The AsianWeek Foundation, along with the San Francisco Hepatitis C Task Force and Hep B Free San Francisco, sponsored the 4th annual Hep B Free Gala: Ending All Hepatitis event at the Intercontinental Hotel in San Francisco on November 4th to raise awareness about Hepatitis B in San Francisco’s Asian American community, and in the United States. This event began in April 2007.
Hepatitis B occurs when the Hepatitis B virus (HBV) inflames the liver. This inflammation, in turn, could cause liver failure or liver cancer.
Of all the ethnic communities in San Francisco, the Asian American communities has one of the highest Hepatitis B rates at 34%, suggesting San Francisco has the highest liver cancer rate in the United States, according to Hep B Free San Francisco’s website. This disease is treatable and preventable, and yet many Asian Americans are unaware of it.
This Hep B Free Gala was designed to raise awareness about Hepatitis B to combat this health hazard, inviting Dr. Howard Koh, the 14th US Assistant Secretary for Health, to discuss comprehensive approaches towards ending hepatitis. He is also the first Asian American to hold this position.
“I think it’s wonderful that it’s reached a point where it’s a huge event,” said Paul Miyamoto, Captain with the San Francisco Sheriff Department. “With the effort, like the kinds of effort that we see in an event like this, it’s going to go a long way towards eradicating Hep B.”
Assemblywoman Fiona Ma, who is also the honorary chairperson for Hep B Free San Francisco, is thrilled Dr. Koh is not just attending this event but also advocating Hepatitis B at the federal level, working with the Obama Administration to end this disease. Meanwhile, she is pushing for reform and more funding on this illness at the state level.
She implores Asian Americans to share their struggles with Hepatitis B, sharing, for instance, their family’s struggles. Too often, she says, Asian Americans do not talk about Hepatitis B because of the stigma attached to this illness but their personal stories could encourage everyone to get tested and screened for Hepatitis B.

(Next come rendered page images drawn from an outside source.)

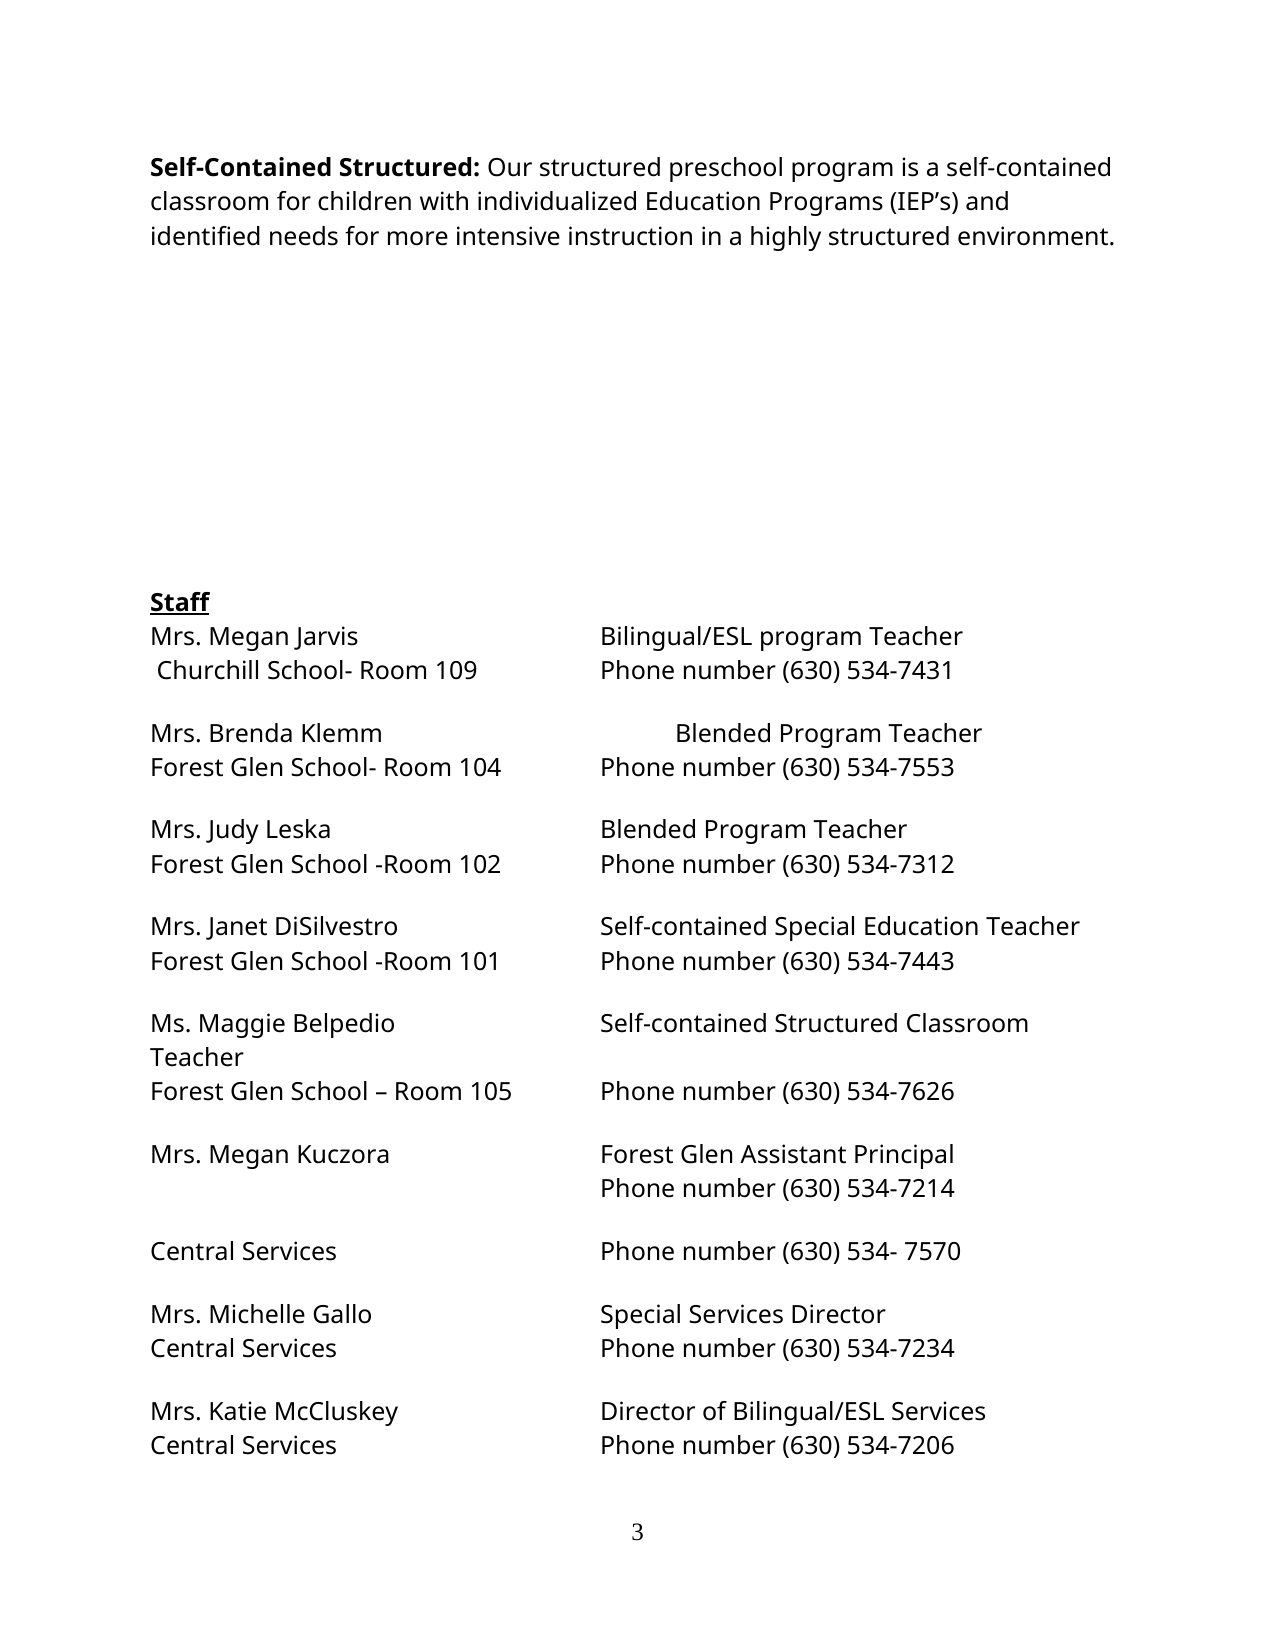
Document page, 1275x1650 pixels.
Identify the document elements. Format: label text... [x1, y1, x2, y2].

text Ms. Maggie Belpedio Self-contained Structured Classroom Teacher [150, 1006, 1125, 1074]
text Mrs. Michelle Gallo Special Services Director [150, 1297, 1125, 1331]
text Mrs. Megan Kuczora Forest Glen Assistant Principal [150, 1137, 1125, 1171]
text Mrs. Brenda Klemm Blended Program Teacher [150, 715, 1125, 749]
text Mrs. Janet DiSilvestro Self-contained Special Education Teacher [150, 909, 1125, 943]
text Churchill School- Room 109 Phone number (630) 534-7431 [150, 652, 1125, 687]
text Mrs. Megan Jarvis Bilingual/ESL program Teacher [150, 618, 1125, 652]
text Forest Glen School -Room 101 Phone number (630) 534-7443 [150, 943, 1125, 977]
text Central Services Phone number (630) 534-7206 [150, 1427, 1125, 1462]
text Phone number (630) 534-7214 [150, 1171, 1125, 1205]
text Self-Contained Structured: Our structured preschool program is a self-contained classroom for children with individualized Education Programs (IEP’s) and identified needs for more intensive instruction in a highly structured environment. [150, 150, 1125, 252]
text Forest Glen School -Room 102 Phone number (630) 534-7312 [150, 846, 1125, 880]
text Forest Glen School – Room 105 Phone number (630) 534-7626 [150, 1074, 1125, 1108]
text Mrs. Judy Leska Blended Program Teacher [150, 812, 1125, 846]
text Staff [150, 584, 1125, 618]
text Central Services Phone number (630) 534-7234 [150, 1331, 1125, 1365]
text Central Services Phone number (630) 534- 7570 [150, 1234, 1125, 1268]
text Mrs. Katie McCluskey Director of Bilingual/ESL Services [150, 1393, 1125, 1427]
text Forest Glen School- Room 104 Phone number (630) 534-7553 [150, 749, 1125, 783]
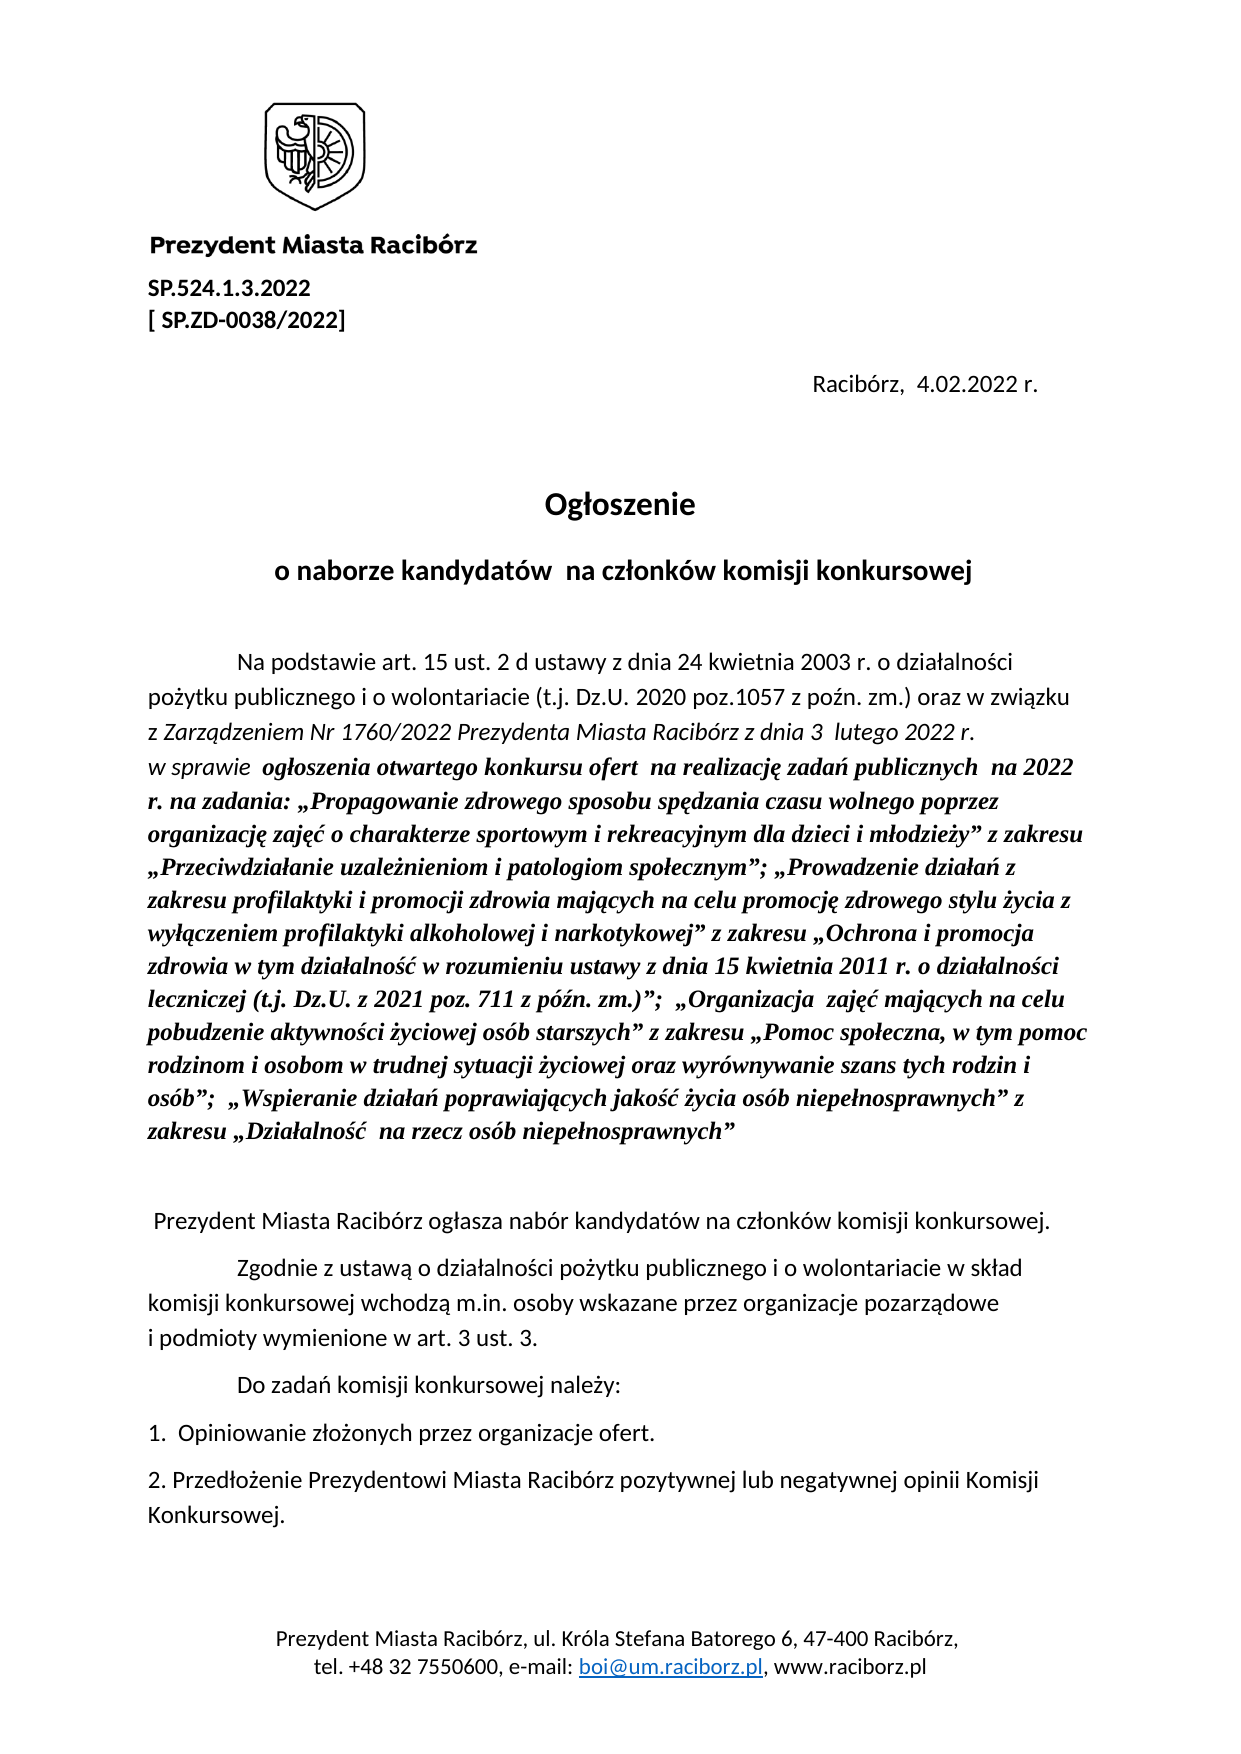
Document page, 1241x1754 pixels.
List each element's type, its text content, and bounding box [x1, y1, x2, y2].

text Racibórz, 4.02.2022 r. [148, 368, 1092, 398]
subtitle o naborze kandydatów na członków komisji konkursowej [148, 552, 1092, 588]
text SP.524.1.3.2022 [148, 272, 1092, 302]
text 1. Opiniowanie złożonych przez organizacje ofert. [148, 1417, 1092, 1447]
picture [147, 97, 480, 260]
text 2. Przedłożenie Prezydentowi Miasta Racibórz pozytywnej lub negatywnej opinii Komisji Konkursowej. [148, 1464, 1092, 1530]
text Do zadań komisji konkursowej należy: [148, 1369, 1092, 1400]
text Zgodnie z ustawą o działalności pożytku publicznego i o wolontariacie w skład komisji konkursowej wchodzą m.in. osoby wskazane przez organizacje pozarządowe i podmioty wymienione w art. 3 ust. 3. [148, 1252, 1092, 1353]
text Prezydent Miasta Racibórz ogłasza nabór kandydatów na członków komisji konkursowej. [148, 1205, 1092, 1235]
subtitle Ogłoszenie [148, 483, 1092, 524]
text Na podstawie art. 15 ust. 2 d ustawy z dnia 24 kwietnia 2003 r. o działalności pożytku publicznego i o wolontariacie (t.j. Dz.U. 2020 poz.1057 z poźn. zm.) oraz w związku z Zarządzeniem Nr 1760/2022 Prezydenta Miasta Racibórz z dnia 3 lutego 2022 r. w sprawie ogłoszenia otwartego konkursu ofert na realizację zadań publicznych na 2022 r. na zadania: „Propagowanie zdrowego sposobu spędzania czasu wolnego poprzez organizację zajęć o charakterze sportowym i rekreacyjnym dla dzieci i młodzieży” z zakresu „Przeciwdziałanie uzależnieniom i patologiom społecznym”; „Prowadzenie działań z zakresu profilaktyki i promocji zdrowia mających na celu promocję zdrowego stylu życia z wyłączeniem profilaktyki alkoholowej i narkotykowej” z zakresu „Ochrona i promocja zdrowia w tym działalność w rozumieniu ustawy z dnia 15 kwietnia 2011 r. o działalności leczniczej (t.j. Dz.U. z 2021 poz. 711 z późn. zm.)”; „Organizacja zajęć mających na celu pobudzenie aktywności życiowej osób starszych” z zakresu „Pomoc społeczna, w tym pomoc rodzinom i osobom w trudnej sytuacji życiowej oraz wyrównywanie szans tych rodzin i osób”; „Wspieranie działań poprawiających jakość życia osób niepełnosprawnych” z zakresu „Działalność na rzecz osób niepełnosprawnych” [148, 646, 1092, 1145]
text [ SP.ZD-0038/2022] [148, 304, 1092, 335]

“I think that will help us tremendously in getting the word out,” she said.
Fiona Ma is raising awareness about Hepatitis B by sharing her relationship with this illness. “I live with the disease, so it’s very personal,” she said.
This personal disclosure, she says, would help those not affected by Hepatitis B to understand more about this illness, that there is vaccination and medication and that it is possible to exterminate this disease.
“There is no reason for people to suffer and have liver cancer,” she said.